* [SUPPLIED MATERIAL]

....

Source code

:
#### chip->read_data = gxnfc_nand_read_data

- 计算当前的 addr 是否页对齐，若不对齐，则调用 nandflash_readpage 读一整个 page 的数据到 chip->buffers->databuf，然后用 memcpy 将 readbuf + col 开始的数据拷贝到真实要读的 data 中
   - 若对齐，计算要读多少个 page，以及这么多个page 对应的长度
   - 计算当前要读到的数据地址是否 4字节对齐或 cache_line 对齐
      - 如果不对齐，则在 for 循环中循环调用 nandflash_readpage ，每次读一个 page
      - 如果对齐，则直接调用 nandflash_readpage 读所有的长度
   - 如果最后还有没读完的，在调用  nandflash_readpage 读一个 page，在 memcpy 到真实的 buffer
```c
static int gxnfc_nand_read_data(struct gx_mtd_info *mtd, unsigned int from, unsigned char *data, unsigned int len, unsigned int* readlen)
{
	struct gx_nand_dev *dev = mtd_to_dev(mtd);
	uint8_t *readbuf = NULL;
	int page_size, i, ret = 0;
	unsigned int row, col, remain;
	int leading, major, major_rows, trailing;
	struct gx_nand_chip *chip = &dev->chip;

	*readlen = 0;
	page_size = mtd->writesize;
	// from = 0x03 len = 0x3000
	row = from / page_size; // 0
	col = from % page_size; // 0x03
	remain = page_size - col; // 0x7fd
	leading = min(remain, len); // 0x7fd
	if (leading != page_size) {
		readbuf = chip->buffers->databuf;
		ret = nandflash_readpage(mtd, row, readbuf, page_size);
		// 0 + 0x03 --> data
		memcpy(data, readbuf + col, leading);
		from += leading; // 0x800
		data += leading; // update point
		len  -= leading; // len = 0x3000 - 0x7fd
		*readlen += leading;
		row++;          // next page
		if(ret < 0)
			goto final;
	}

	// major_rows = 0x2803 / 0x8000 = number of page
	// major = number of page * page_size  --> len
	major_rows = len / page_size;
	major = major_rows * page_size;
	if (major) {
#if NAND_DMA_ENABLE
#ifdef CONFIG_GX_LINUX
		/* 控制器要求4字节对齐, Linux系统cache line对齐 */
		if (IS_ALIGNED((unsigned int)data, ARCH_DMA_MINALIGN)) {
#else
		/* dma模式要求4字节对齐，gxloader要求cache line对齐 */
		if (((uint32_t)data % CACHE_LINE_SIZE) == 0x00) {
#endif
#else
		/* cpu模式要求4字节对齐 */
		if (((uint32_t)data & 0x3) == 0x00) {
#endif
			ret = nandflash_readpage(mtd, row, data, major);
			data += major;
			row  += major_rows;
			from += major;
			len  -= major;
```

....

Going line by line through the listing above, count those that contain "memcpy" and give only the result.

3